▸ Instruction
Once you find the line with "pperz - Mapping News" in the data that follows, repeat it and every line after it exactly, through the line with "management. Other partners in the program".

▸ Data
=== Section Start ===

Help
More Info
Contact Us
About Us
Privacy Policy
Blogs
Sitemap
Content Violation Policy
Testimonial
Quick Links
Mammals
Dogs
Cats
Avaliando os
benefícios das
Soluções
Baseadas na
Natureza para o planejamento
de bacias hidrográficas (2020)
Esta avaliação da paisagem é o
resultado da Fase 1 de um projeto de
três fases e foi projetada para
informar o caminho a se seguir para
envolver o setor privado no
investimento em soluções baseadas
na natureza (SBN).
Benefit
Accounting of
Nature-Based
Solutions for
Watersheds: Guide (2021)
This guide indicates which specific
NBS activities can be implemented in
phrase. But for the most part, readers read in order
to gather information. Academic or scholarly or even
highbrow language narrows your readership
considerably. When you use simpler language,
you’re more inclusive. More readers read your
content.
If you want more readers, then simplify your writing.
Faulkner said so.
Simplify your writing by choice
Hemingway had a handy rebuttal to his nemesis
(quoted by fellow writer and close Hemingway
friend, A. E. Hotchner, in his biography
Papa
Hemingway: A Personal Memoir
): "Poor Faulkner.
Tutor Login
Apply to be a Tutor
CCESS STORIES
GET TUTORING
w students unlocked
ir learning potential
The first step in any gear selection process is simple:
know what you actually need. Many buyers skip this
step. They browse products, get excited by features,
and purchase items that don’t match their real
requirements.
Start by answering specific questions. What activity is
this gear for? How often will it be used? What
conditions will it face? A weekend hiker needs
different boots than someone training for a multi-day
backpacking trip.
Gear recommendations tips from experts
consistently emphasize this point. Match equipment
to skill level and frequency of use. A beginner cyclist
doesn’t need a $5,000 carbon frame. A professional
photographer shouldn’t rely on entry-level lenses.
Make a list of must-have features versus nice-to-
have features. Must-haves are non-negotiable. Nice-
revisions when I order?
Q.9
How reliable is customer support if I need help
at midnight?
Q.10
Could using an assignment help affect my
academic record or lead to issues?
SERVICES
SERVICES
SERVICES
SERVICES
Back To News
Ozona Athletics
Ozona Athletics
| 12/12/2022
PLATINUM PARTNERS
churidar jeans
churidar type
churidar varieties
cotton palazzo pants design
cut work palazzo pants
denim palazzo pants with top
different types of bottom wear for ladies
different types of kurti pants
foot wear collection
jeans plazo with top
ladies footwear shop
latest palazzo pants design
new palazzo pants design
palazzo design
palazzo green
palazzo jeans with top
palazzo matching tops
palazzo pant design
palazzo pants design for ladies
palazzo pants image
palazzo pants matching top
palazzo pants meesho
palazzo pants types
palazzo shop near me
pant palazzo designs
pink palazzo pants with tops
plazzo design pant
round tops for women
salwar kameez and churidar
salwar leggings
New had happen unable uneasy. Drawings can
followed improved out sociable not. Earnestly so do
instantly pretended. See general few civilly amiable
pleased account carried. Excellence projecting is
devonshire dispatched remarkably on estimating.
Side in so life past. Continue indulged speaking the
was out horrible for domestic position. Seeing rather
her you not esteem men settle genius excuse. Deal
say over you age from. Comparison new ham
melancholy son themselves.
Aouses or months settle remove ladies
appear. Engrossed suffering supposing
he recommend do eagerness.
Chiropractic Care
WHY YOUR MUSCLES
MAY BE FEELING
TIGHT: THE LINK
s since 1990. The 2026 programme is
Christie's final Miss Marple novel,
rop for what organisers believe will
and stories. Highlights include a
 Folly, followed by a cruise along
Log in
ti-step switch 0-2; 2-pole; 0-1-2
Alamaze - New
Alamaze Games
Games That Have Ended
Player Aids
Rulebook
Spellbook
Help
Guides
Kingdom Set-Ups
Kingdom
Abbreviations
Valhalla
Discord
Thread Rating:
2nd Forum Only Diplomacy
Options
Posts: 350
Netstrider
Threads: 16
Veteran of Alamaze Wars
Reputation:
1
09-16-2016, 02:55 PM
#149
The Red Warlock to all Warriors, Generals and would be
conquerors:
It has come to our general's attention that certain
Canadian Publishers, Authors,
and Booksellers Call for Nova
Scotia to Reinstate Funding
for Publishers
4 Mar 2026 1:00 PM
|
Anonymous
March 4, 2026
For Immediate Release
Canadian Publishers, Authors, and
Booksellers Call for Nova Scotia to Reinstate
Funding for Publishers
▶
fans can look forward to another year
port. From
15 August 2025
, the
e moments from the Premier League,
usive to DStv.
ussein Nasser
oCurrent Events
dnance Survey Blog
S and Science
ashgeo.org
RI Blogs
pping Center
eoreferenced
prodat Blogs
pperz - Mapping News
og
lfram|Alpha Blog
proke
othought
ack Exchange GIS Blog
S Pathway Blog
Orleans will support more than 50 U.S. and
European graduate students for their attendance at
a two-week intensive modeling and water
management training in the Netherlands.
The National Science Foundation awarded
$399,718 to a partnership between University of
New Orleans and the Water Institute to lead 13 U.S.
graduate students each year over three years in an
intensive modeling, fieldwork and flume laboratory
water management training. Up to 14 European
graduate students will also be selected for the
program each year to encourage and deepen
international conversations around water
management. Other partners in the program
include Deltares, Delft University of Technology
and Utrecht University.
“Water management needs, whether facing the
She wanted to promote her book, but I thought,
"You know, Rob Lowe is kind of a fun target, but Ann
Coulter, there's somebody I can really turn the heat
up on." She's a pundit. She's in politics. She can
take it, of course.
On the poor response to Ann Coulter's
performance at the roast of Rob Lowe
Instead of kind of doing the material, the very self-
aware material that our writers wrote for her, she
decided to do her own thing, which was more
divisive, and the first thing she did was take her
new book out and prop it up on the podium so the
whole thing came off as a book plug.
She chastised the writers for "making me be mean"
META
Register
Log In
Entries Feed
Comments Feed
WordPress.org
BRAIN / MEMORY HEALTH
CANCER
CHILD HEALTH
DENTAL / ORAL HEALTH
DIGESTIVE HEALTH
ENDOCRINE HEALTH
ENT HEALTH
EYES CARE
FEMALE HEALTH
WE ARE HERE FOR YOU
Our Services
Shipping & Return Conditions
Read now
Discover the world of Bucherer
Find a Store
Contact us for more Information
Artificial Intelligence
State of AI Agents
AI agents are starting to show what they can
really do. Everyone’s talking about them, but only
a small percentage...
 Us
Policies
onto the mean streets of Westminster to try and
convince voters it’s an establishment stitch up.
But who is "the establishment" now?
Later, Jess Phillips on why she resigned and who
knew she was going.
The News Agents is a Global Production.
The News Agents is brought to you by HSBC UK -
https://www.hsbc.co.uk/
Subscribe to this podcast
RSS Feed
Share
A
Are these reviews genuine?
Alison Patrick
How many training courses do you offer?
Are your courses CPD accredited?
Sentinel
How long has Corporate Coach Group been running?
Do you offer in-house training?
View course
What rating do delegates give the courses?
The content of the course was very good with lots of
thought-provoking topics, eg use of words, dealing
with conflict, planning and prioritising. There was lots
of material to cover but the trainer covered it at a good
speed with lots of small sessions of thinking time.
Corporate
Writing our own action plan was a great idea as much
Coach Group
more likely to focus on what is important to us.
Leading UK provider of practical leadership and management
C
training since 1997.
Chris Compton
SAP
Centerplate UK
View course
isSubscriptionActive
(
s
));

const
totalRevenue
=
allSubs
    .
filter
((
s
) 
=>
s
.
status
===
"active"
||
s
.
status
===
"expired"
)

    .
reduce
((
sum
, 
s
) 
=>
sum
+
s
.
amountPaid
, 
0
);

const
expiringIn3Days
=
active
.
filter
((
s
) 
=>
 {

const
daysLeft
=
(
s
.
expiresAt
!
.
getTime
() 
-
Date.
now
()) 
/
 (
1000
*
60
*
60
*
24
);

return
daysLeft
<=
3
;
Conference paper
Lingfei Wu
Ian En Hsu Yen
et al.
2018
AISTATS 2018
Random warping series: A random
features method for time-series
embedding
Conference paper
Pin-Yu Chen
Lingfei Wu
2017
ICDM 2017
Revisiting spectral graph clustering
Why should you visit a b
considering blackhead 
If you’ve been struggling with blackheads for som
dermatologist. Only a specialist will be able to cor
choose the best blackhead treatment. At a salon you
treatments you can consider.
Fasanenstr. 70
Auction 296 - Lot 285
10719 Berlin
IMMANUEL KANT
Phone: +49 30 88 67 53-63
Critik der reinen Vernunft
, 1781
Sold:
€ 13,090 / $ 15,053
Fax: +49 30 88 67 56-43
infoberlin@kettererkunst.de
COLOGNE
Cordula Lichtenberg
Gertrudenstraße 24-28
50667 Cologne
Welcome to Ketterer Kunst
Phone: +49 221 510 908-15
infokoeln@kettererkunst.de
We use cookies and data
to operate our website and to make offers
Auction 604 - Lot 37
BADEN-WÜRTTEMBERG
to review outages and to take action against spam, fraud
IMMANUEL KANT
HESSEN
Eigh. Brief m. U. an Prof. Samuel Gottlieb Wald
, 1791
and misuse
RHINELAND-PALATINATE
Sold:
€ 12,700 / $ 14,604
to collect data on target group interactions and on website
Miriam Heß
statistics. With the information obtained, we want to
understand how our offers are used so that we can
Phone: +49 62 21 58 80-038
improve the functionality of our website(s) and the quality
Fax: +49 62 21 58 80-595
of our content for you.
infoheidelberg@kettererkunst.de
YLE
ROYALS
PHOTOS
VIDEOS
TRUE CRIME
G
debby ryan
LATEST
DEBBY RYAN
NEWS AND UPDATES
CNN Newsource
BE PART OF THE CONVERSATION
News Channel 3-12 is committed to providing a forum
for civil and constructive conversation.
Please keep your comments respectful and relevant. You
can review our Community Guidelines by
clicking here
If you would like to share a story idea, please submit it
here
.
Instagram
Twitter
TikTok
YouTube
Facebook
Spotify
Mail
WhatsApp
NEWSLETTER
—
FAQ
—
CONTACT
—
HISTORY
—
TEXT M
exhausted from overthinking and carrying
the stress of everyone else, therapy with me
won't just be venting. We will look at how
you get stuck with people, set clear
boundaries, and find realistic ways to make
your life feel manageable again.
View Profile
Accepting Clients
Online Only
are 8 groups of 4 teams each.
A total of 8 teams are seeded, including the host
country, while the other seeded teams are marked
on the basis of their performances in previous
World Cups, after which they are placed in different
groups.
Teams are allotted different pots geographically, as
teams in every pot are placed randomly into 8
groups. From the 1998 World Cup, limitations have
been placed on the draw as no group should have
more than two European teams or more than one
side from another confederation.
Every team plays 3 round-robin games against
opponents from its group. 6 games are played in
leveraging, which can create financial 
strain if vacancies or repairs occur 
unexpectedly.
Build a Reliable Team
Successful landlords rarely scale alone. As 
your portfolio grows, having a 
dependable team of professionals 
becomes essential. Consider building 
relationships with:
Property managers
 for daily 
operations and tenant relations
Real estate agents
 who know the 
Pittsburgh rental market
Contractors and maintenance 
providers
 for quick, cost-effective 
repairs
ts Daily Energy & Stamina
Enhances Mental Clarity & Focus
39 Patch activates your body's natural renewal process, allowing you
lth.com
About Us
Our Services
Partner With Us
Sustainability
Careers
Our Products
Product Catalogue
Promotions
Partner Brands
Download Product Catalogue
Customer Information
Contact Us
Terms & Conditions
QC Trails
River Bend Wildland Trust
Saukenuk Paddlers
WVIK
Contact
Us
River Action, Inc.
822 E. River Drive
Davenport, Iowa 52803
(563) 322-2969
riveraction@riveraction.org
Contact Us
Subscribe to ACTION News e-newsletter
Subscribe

=== Section End ===

▸ Answer for the task
pperz - Mapping News
og
lfram|Alpha Blog
proke
othought
ack Exchange GIS Blog
S Pathway Blog
Orleans will support more than 50 U.S. and
European graduate students for their attendance at
a two-week intensive modeling and water
management training in the Netherlands.
The National Science Foundation awarded
$399,718 to a partnership between University of
New Orleans and the Water Institute to lead 13 U.S.
graduate students each year over three years in an
intensive modeling, fieldwork and flume laboratory
water management training. Up to 14 European
graduate students will also be selected for the
program each year to encourage and deepen
international conversations around water
management. Other partners in the program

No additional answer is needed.